There is a lamb and two brothers. This is how it goes: the brother kills his own because of the lamb. This is how it always goes. Sometimes, the other one kills him. Sometimes, they kill each other. Sometimes, they both kill the lamb and laugh at how silly they were for killing one another.
But there is always someone dead. There is always blood on the floor. There is always blood on your hands.
In the story of Abel and Cain (victim first, they tell me), I become the murderer, the victim, and the witness. I become a moral, immortalized in a narrative I can never escape from. I am no longer a human, but a lesson to learn from, a cautionary tale for others like me.
There is a precept and two figures. These figures are not related to each other. Here’s how the story goes: one of them gets killed. One of them always gets killed. The murderer realizes that to die for the status quo is better than to live against it.

- **TASK DESCRIPTION**:
Reproduce word for word the section of the passage about the lamb and the two brothers that begins with "But there is" and runs up to and including "others like me.". The entries that come next are drawn from a separate source and have no connection to the passage.

- **DATA SECTION**:
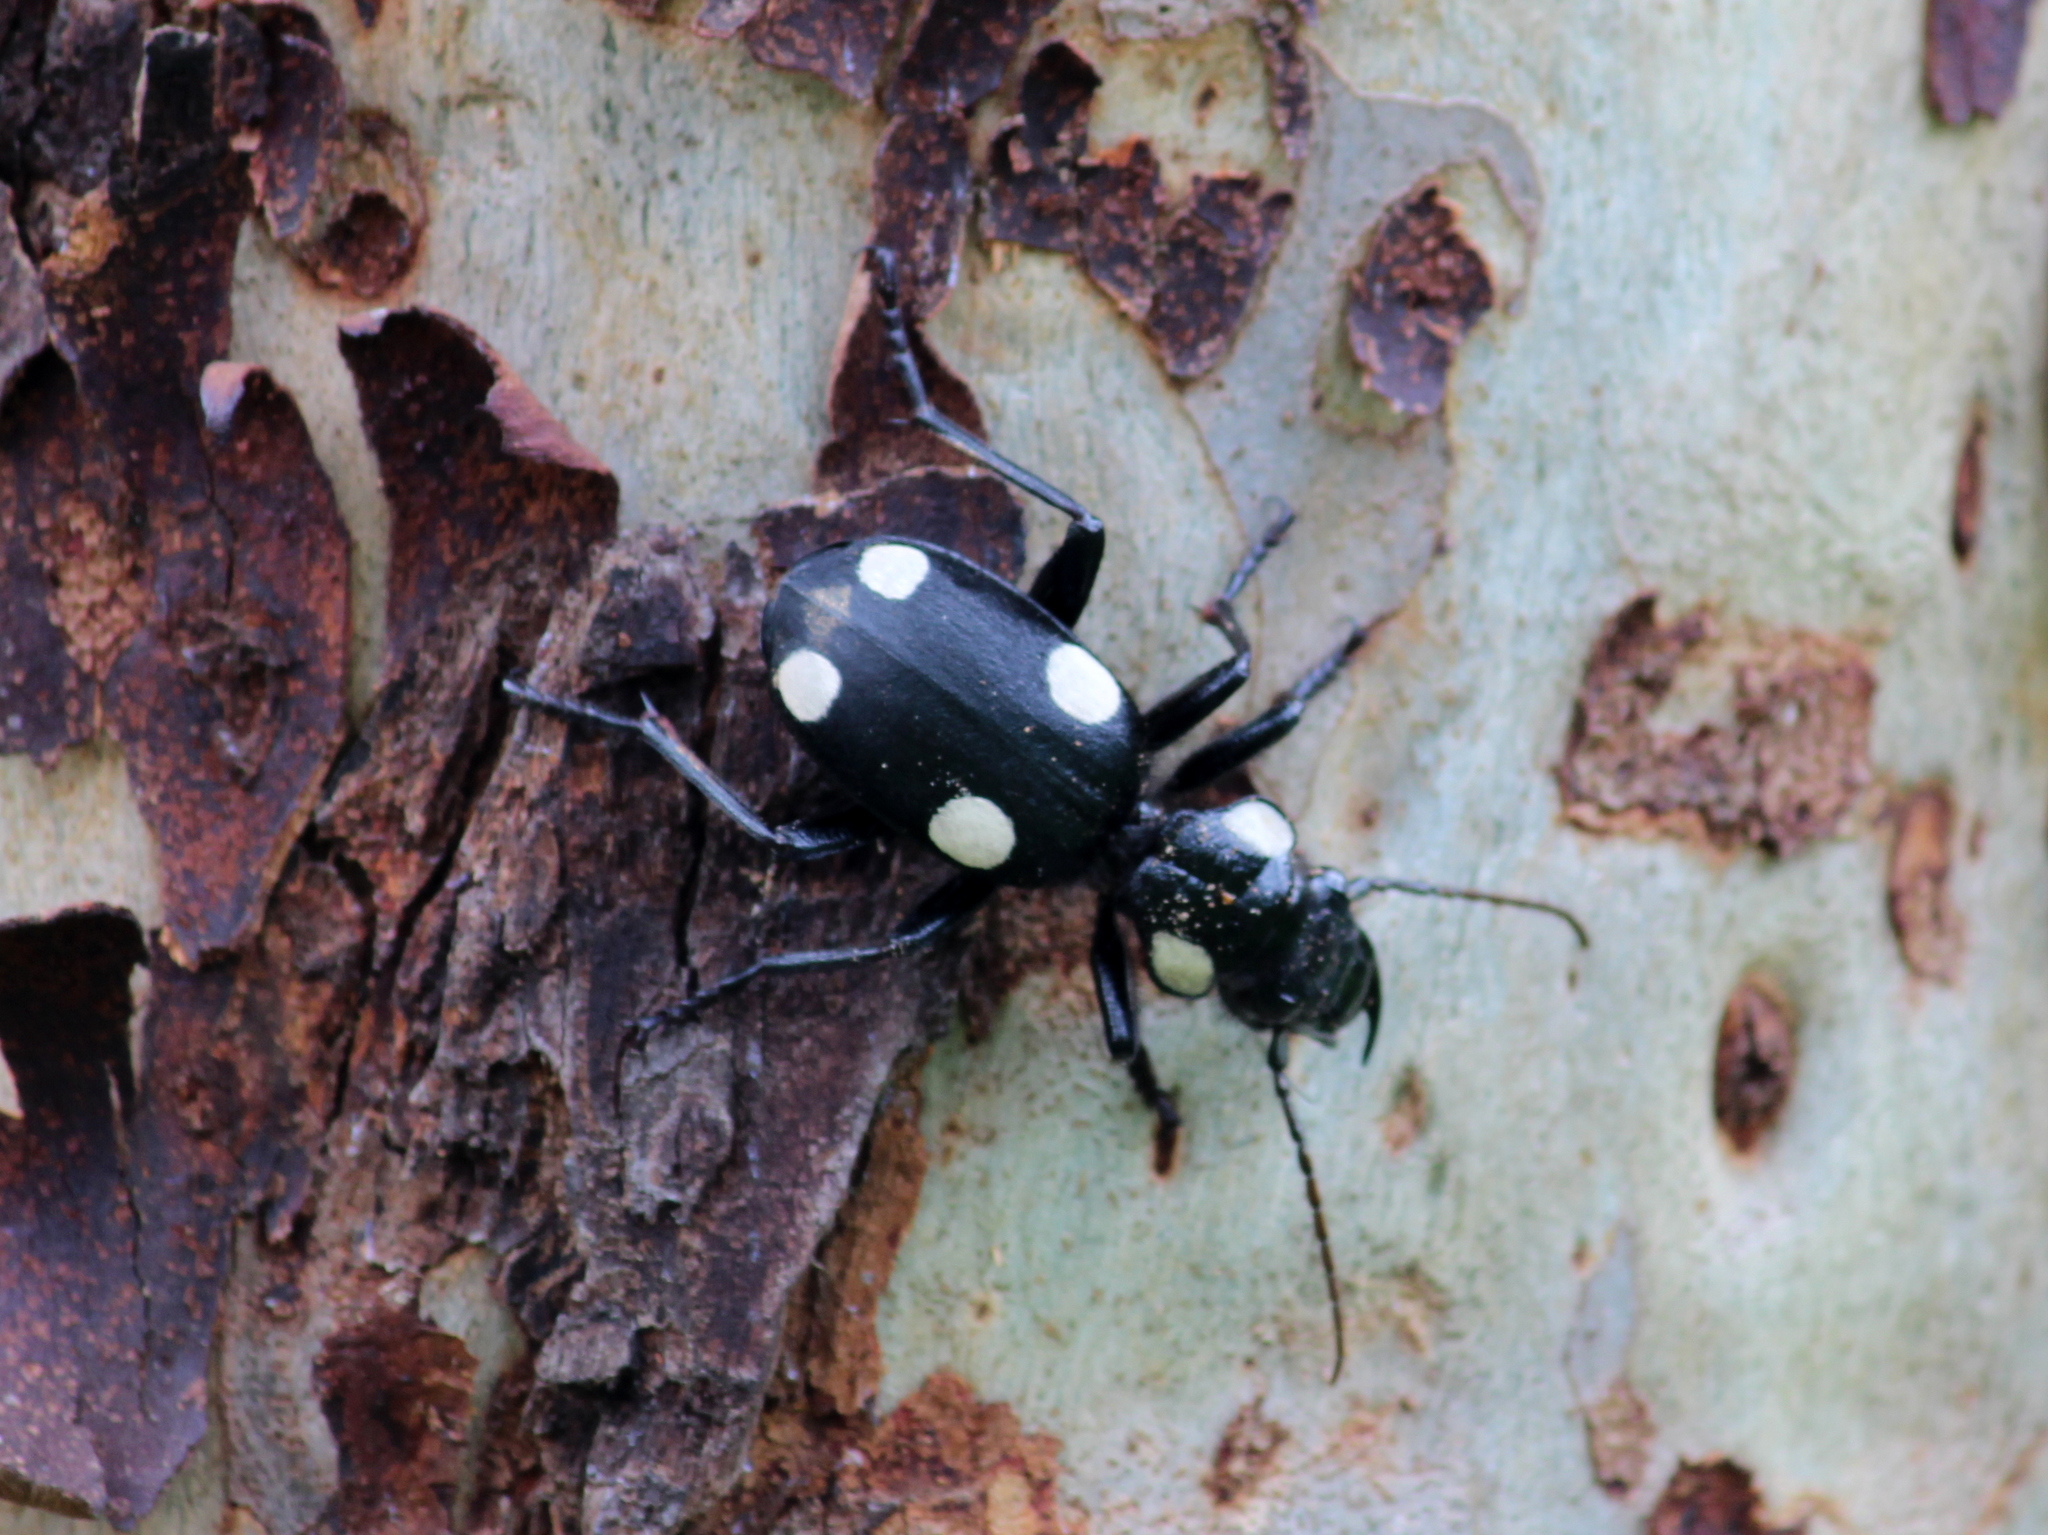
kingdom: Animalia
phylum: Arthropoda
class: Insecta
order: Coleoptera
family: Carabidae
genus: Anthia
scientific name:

- **ANSWER**:
But there is always someone dead. There is always blood on the floor. There is always blood on your hands.
In the story of Abel and Cain (victim first, they tell me), I become the murderer, the victim, and the witness. I become a moral, immortalized in a narrative I can never escape from. I am no longer a human, but a lesson to learn from, a cautionary tale for others like me.